SUPPLIED DATA:
◆ ◆ ◆ ◆ ◆
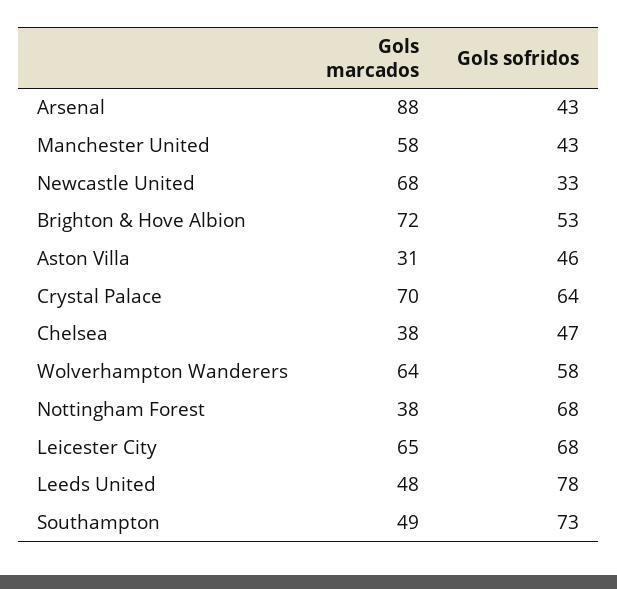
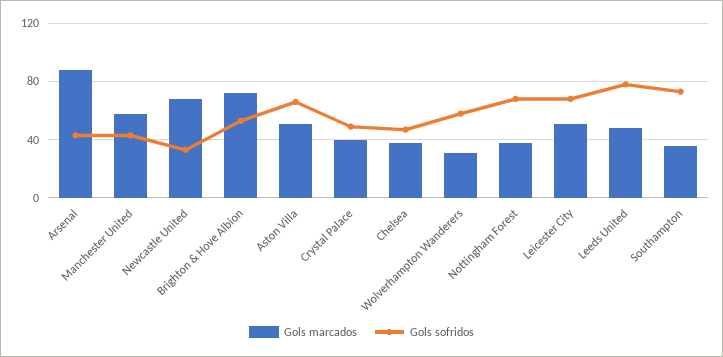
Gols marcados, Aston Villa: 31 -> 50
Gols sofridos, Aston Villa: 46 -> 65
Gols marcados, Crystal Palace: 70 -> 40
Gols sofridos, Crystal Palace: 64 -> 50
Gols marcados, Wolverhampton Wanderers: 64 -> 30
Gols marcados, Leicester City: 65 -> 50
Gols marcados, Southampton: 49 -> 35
◆ ◆ ◆ ◆ ◆
WHAT YOU NEED TO DO: Every entry, word for word, should be given again; the pictures are not part of the copy.

SOLUTION BELOW:
Gols marcados, Aston Villa: 31 -> 50
Gols sofridos, Aston Villa: 46 -> 65
Gols marcados, Crystal Palace: 70 -> 40
Gols sofridos, Crystal Palace: 64 -> 50
Gols marcados, Wolverhampton Wanderers: 64 -> 30
Gols marcados, Leicester City: 65 -> 50
Gols marcados, Southampton: 49 -> 35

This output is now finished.